御书房内,康熙握着玉檀的手,眼底终于泛起一丝安稳的暖意。
玉檀靠在他的肩头,眉眼温婉,笑意浅浅。
从今往后,她是他亲封的懿妃,是名正言顺、独一份的恩宠。
朝堂风雨,诸子纷争,都被隔绝在这深宫一隅之外。从此往后,玉檀就是他疲惫时的依靠,是他心底最柔软的温暖,岁岁年年,朝夕相伴,再不分离。
册封懿妃的圣旨传遍六宫不过半日,整座紫禁城的目光,便齐齐投向了那座紧邻乾清宫与御书房的宫殿——承乾宫。
这座宫殿素来是后宫中最尊荣、最靠近帝王的居所,距皇上日常理政的御书房不过百步之遥,抬眼便能望见宫檐,抬脚便能抵达御前,是连惠妃、宜妃这等四妃都不曾居住的近地。
如今康熙一道旨意,将承乾宫拨给新晋的懿妃玉檀,其中偏宠与维护,已是昭然若揭。
宫殿早已被连夜收拾一新,金砖铺地,雕梁绘彩,暖阁铺着雪白狐裘垫,陈设皆是上等紫檀木与和田玉器,连熏炉都是前朝流传下来的三足云纹铜炉,香烟袅袅,清雅不俗。
内务府不敢有半分怠慢,自清晨起,赏赐便流水般送入承乾宫,李德全亲自带队,绸缎、珠宝、狐裘、象牙雕、东珠钗源源不断地抬入,堆得正殿、偏殿、耳房几乎无处落脚。
四季衣裳皆是按妃位最高规制缝制,朝冠、常服、寝衣、披风件件绣着金线玉兰,针脚细密,华贵逼人。皇上亲赐的东珠一串便有十八颗,颗颗圆润饱满,色泽莹润。
玉檀身着妃位宫装,长发高挽,只簪一支皇上亲赐的赤金点翠钗,素净却难掩一身风华。
她静静坐在铺着狐裘的软榻上,周身多了几分主位娘娘的端庄气度,再也不是当年那个在茶房里谨小慎微、生怕行差踏错的小宫女。

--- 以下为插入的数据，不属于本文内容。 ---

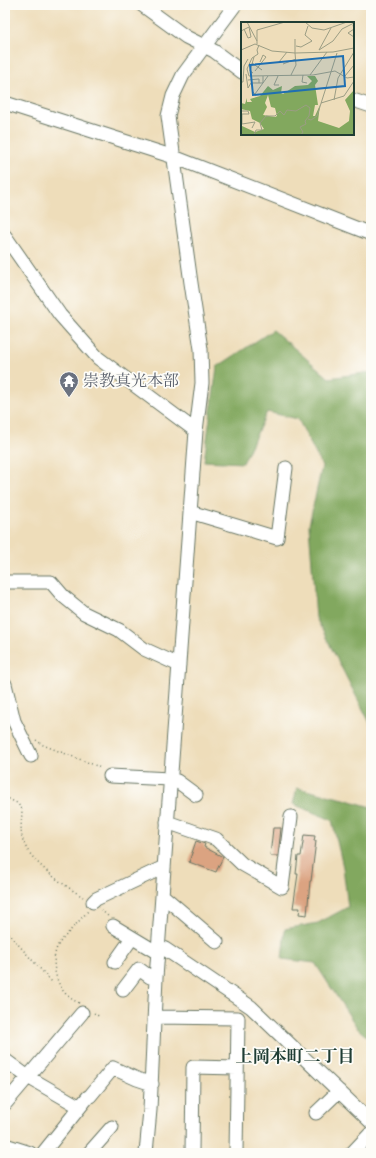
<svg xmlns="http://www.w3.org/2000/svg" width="376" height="1158" viewBox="0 0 376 1158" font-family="'Libre Bodoni','Noto Serif JP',serif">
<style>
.forest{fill:#82a85e;stroke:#507249}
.building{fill:#dba381}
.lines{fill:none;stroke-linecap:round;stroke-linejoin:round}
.minor-casing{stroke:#677563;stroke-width:15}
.path{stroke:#677563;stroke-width:1.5;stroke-dasharray:1 3;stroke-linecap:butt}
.minor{stroke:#fff;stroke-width:13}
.labels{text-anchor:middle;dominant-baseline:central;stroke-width:3.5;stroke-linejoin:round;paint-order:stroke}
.worship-label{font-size:16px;fill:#5b616d;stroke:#fdfcf7;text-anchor:start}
.neighbourhood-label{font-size:17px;font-weight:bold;fill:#1f3d34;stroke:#fdfcf7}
.inset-road{fill:none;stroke:#9b9d84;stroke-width:1}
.view{fill:#1f6fb2;fill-opacity:0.15;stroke:#1f6fb2;stroke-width:2}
.inset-edge{fill:none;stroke:#1f3d34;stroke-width:2}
</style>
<rect width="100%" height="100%" fill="#fdfcf7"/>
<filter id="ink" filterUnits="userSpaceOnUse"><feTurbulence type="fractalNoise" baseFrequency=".025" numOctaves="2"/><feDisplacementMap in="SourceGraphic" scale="8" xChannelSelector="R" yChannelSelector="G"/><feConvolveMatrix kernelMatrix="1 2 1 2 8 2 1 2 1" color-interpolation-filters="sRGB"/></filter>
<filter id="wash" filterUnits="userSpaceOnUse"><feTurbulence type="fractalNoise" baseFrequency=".012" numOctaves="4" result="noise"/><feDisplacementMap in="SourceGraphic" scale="16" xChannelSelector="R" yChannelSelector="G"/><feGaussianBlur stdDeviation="0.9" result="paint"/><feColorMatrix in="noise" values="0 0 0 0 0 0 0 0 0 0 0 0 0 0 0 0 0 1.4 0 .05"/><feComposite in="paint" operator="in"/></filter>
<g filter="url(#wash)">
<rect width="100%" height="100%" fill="#eeddba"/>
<path class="forest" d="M273 330 329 378 371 372V725L316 618 309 525 322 466 298 419 267 412 243 463 204 461 217 367Z
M297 788 344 799 371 807V1040L358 1029 315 963 282 959 285 929 318 923 348 907 343 867 332 820 293 804Z"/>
<g id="blocks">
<path class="building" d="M273 828H281L278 856H270Z
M304 835 315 836 314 841H316L311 881H310L307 915 299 914 300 908H293L298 874H296L298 856H301Z
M196 841 205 844 204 847 223 857 216 872 189 862Z"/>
</g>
</g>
<g filter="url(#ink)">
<use href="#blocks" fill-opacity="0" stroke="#677563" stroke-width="1"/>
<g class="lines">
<defs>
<path id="minor" d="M142 5 186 37 214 51 242 72
M353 100 371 106
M5 103 174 157 371 234
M5 236 60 315 98 358 196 431
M190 512 277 538 286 468
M5 582H51L63 596 84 613 119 630 144 649 179 665
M5 684 14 721 31 756
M110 776 170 779 177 781 196 795
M167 822 216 839 242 864 282 887 291 817
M162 895 217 942
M93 902 96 899 164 867
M113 926 158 953
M158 946 165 949 251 1007 371 1122
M115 962 132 938
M123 990 139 969 150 977 156 978
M155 1017 238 1018 236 1153
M5 1060 28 1077 80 1107
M5 1104 82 1013
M316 1113 339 1091
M5 1145 30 1153
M43 1153 88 1097 90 1096 113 1068 137 1079 152 1084
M89 1153 112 1127
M146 1153 150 1110 156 978 196 431 202 383 201 349 191 283 168 116 173 96 183 75 235 5
M192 1153 193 1067 237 1068
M352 1153 371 1133"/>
</defs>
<use href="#minor" class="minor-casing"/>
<path class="path" d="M36 740 43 745 97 766 101 769
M5 797 17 803 22 809C22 818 20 828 22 837 27 861 64 885 83 897
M101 910 108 916
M5 930 53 983
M79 1003C73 1000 68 997 64 992 54 979 50 956 60 942L88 911
M94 1013 100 1017"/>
<use href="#minor" class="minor"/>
</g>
</g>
<defs>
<symbol id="temple-pin" viewBox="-11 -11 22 30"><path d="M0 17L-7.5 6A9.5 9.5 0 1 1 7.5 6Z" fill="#6b7280" stroke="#fdfcf7"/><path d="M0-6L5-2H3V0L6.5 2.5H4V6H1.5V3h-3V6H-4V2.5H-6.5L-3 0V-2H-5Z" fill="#fff"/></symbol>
</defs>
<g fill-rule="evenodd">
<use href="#temple-pin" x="58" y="370" width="22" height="30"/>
</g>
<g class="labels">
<g class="worship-label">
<text x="83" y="381">崇教真光本部</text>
</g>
<g class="neighbourhood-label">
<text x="295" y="1057">上岡本町二丁目</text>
</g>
</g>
<g transform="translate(241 22)">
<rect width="113" height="113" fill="#eeddba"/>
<path d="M66 54H74L77 59 74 63 77 83H74L72 94H74L79 83 77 99 98 106 108 99 109 89 104 78 113 68V113H0V91L1 104 14 110 23 107 19 101 11 97 9 89 0 87V81L4 82 6 76V80H11L9 77 19 74 27 64 32 68 41 64 40 71 42 72 54 64 67 63 71 59ZM27 73 30 85 34 86 36 94 34 95 22 93 26 85 24 81Z" fill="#82a85e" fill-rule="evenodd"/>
<path class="inset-road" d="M6 0 16 19M64 0 71 6 83 8 106 0M112 3 113 7 107 11 113 15M0 9 8 5 10 15 7 16 3 7M16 22V8L44 0M18 23 16 28 17 32 11 36 6 47 8 54 72 53 94 49 106 56 113 55M55 24 60 25 71 19 64 13 67 4M0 28 14 22 31 29 54 31 92 30 113 26M78 28 92 19 101 7 113 1M78 28 90 6M54 31V17M38 40 46 30M11 41 21 48M42 42 55 37M14 49 25 35 22 33 19 40M12 51 9 49 13 35M5 52 7 66 10 61H22V54M50 53 55 43 54 31M62 53 61 60 66 61M69 53 86 30M37 54 33 63H38M104 54 113 43M7 58 18 57V61M0 60H2L3 44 7 37M12 70 14 72 27 54M93 78 97 56 113 30M80 81 103 74 113 59M0 89H7L8 92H1V102L14 100 11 106M67 97 70 98 76 94 96 31M13 113 15 108H21L19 101 25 94H34L39 89 43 93 46 88 55 89 65 83 69 86 68 94 64 99 65 102 59 105 62 110 60 113"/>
<path class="view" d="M102 34 104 64 12 73 9 43Z"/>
<rect width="113" height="113" class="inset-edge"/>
</g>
<rect width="376" height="1158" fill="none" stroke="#fdfcf7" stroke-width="20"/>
</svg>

她刚下了口谕,将当年在杂役房对她手下留情、暗中将她调去泡茶处当差的柳嬷嬷,传至身边做掌事嬷嬷。
柳嬷嬷一进正殿,“噗通”一声便跪倒在地,激动得浑身发抖,连连叩首,声音哽咽:“奴才给懿妃娘娘请安!娘娘千岁千岁千千岁!奴才谢娘娘恩典!奴才当年不过是举手之劳,未曾想娘娘竟记挂至今,奴才……奴才受宠若惊!”

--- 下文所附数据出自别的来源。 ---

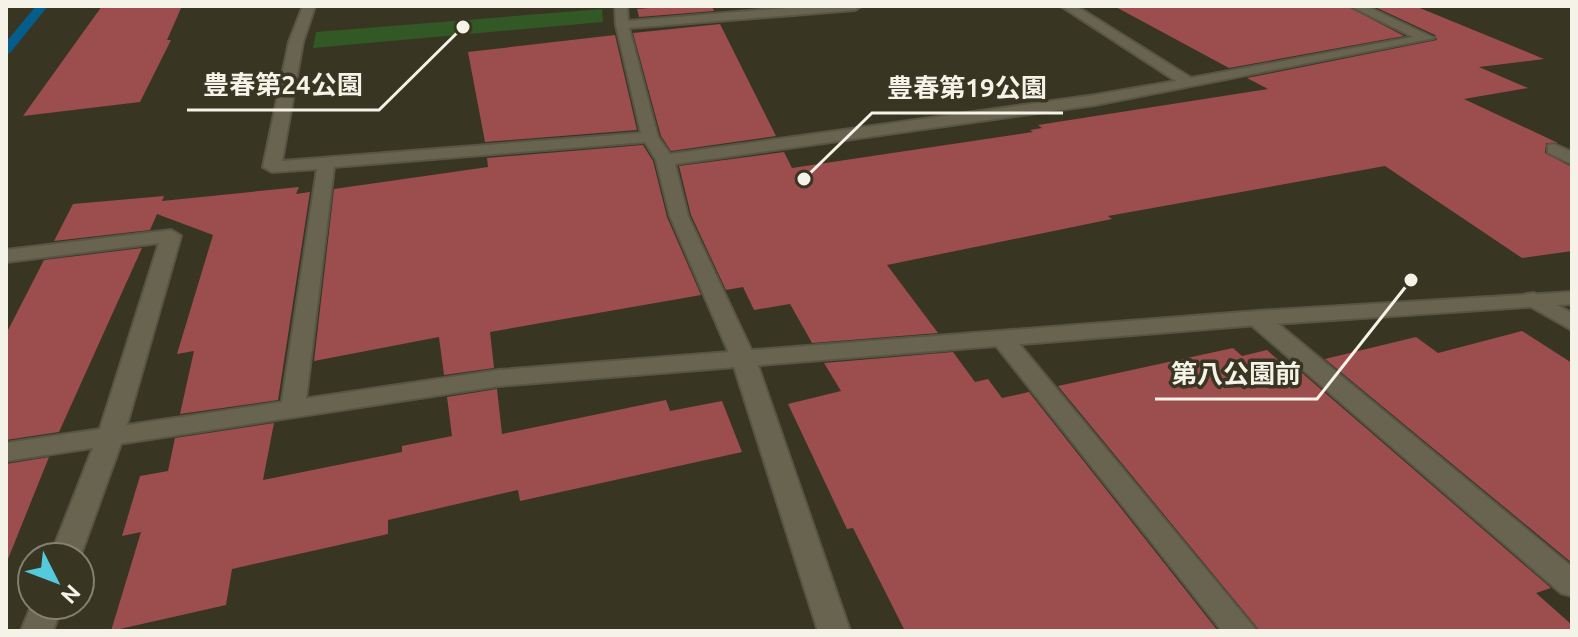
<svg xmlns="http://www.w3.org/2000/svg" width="1578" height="637" font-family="Ubuntu,'Noto Sans JP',sans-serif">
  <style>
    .green { fill: #325825 }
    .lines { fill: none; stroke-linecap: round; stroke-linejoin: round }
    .stream { fill: #055d8c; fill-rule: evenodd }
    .building { fill: #9c4d4d }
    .minor-casing { stroke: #575544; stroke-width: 4 }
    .tertiary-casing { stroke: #575544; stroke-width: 4 }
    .minor { fill: #686450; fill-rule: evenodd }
    .tertiary { fill: #686450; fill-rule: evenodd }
    .leader { fill: none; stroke: #f5f3e8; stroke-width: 3 }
    .callout-dot { fill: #f5f3e8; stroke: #393523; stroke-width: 3 }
    .callout-label { font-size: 26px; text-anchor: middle; font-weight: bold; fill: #f5f3e8; stroke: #393523; stroke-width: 7; stroke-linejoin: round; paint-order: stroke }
  </style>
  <rect width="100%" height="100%" fill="#393523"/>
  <path class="green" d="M 602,9 L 603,22 L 313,48 L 316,32 Z"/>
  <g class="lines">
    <path class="stream" d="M 36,6 L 48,6 L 10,53 L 6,54 L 6,42 Z"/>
  </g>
  <path class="building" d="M 102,6 L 182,6 L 167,40 L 171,40 L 140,102 L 23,116 Z
    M 673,6 L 712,6 L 714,11 L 639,17 L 637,9 Z
    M 1114,6 L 1347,6 L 1404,36 L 1229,68 Z
    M 1373,6 L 1415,6 L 1544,59 L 1479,67 L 1528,88 L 1464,99 L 1558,143 L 1546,143 L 1545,153 L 1572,167 L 1572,251 L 1522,258 L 1385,166 L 1108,216 L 1112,219 L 887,265 L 938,333 L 812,343 L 790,304 L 754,310 L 743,287 L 726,290 L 691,215 L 679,166 L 784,152 L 792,168 L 1033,132 L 1030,130 L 1042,128 L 1038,125 L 1268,89 L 1247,78 L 1437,40 L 1435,35 Z
    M 720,24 L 776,136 L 671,151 L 661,136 L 633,33 Z
    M 615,35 L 637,130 L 485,142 L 468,52 Z
    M 643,145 L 653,161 L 667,217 L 701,295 L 490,332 L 494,368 L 444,375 L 439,337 L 314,361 L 334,189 L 488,167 L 487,158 Z
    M 299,187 L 296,194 L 310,192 L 278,400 L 180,414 L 194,351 L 177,354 L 213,235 L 157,214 L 150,230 L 54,241 L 73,204 L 164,196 L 162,201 Z
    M 142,248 L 59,432 L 6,440 L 6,334 L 44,260 Z
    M 1522,331 L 1572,363 L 1572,563 L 1325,359 L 1416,337 L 1438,353 Z
    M 1233,348 L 1242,356 L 1267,350 L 1287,368 L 1294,366 L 1551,588 L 1536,593 L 1572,625 L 1572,631 L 1260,631 L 1058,386 Z
    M 953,352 L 975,382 L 988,379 L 1002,398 L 1029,392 L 1218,631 L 905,631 L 853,528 L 847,529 L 788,404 L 841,391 L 824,363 Z
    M 497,389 L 502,434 L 666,400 L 670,411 L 722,401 L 742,452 L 520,501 L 518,490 L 388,520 L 388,534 L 232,569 L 226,605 L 111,631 L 141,532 L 122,536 L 140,476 L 168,471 L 175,438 L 274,423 L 263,480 L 402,452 L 402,446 L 452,436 L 447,397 Z
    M 49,457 L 8,559 L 6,558 L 6,464 Z"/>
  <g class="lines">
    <g class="minor-casing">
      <path id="minor" d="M 303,6 L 315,6 L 303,42 L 282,161 L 641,133 L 616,25 L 615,6 L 627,6 L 628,21 L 810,6 L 861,6 L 855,10 L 629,28 L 658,137 L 670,154 L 1095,95 L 1176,81 L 1061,6 L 1076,6 L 1191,78 L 1413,37 L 1350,6 L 1366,6 L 1434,38 L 1095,105 L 675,164 L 688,216 L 756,360 L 850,631 L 818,631 L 732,360 L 670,216 L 656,160 L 645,142 L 334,167 L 305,407 L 302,413 L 284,413 L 281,407 L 317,169 L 272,172 L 263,167 L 289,42 Z
        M 1554,144 L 1572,152 L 1572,164 L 1548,153 L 1548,145 Z
        M 171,230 L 181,236 L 124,435 L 80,557 L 50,557 L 98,435 L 159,243 L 6,262 L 6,250 Z
        M 1534,293 L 1572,313 L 1572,330 L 1526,304 L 1523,299 L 1526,294 Z
        M 1257,311 L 1265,313 L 1572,567 L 1572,596 L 1561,593 L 1249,323 L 1246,318 L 1249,313 Z
        M 1002,331 L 1010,333 L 1257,631 L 1222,631 L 994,343 L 991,338 Z
        M 32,604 L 62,605 L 53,631 L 21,631 Z"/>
    </g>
    <g class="tertiary-casing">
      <path id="tertiary" d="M 1572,292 L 1572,304 L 1257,325 L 499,386 L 6,461 L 6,443 L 499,370 L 1257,311 Z"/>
    </g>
    <use href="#minor" class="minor"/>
    <use href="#tertiary" class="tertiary"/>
  </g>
  <path class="leader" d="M463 27L379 110H187M804 179L872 113H1063M1411 280L1317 399H1155"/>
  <g class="callout-dot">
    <circle cx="463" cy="27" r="8"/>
    <circle cx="804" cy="179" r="8"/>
    <circle cx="1411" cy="280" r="8"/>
  </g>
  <g class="callout-label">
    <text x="283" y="94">豊春第24公園</text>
    <text x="967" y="97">豊春第19公園</text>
    <text x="1236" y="383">第八公園前</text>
  </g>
  <rect width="1578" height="637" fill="none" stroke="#f5f3e8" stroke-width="16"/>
  <g transform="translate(56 581) rotate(132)"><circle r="38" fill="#393523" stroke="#848172" stroke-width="2"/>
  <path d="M0-6L14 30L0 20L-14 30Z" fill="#54cadd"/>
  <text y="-12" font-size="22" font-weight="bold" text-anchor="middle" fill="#f5f3e8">N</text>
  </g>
</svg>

她抬起头,眼眶通红,语气里满是感恩与敬畏:“奴才这辈子都不敢妄想,能伺候到娘娘这样重情重义的主儿,还是住在离万岁爷最近的承乾宫!奴才当年就瞧着娘娘眉眼温顺、气度不凡,绝非久居人下之人,奴才今后必定肝脑涂地,尽心伺候娘娘,绝不敢有半分差池!”
玉檀轻轻抬手,语气温软平和:“嬷嬷快起来吧,往日恩情,我一直记在心里。今后你在我身边当差,不必过分拘谨,安稳度日便是。”
柳嬷嬷连声道谢,恭恭敬敬起身垂手立在一侧,看向玉檀的目光里,满是死心塌地的忠心。她心里清楚,自己这后半辈子的荣华安稳,全都系在了眼前这位娘娘身上。
殿内宫人见此情形,更是不敢有半分轻慢,个个垂首屏息,行事规矩妥帖。
与此同时,翊坤宫内,宜妃正独坐窗前,指尖轻轻敲击着桌面,神色沉凝,心思百转千回。
她早已得知,懿妃所居的承乾宫,是整座后宫离乾清宫最近的宫殿,皇上每日下朝、批阅奏折至深夜,都可一步踏入承乾宫歇息陪伴。
这般恩宠,是后宫数十年从未有过的殊荣。更让她在意的是,皇上如今事事都愿与懿妃诉说,召她伴驾读书、喝茶、说话,晨昏不离,信任至极。
翊坤宫内,宜妃身边的嬷嬷低声道:“主子,新懿妃圣宠正浓,又住得离万岁爷这般近,若是能与咱们交好,便是天大的助力。”
宜妃缓缓抬眼,眸中带着深思与权衡,语气沉稳:“本宫正是在思量此事。胤禟与胤??如今处境皆不算安稳,胤??刚被指婚,心绪纷乱难平,在前朝言语间极易出错;胤禟暗中筹谋,步步维艰,皇上对八阿哥一党本就心存戒备,稍有不慎,便会引火烧身。”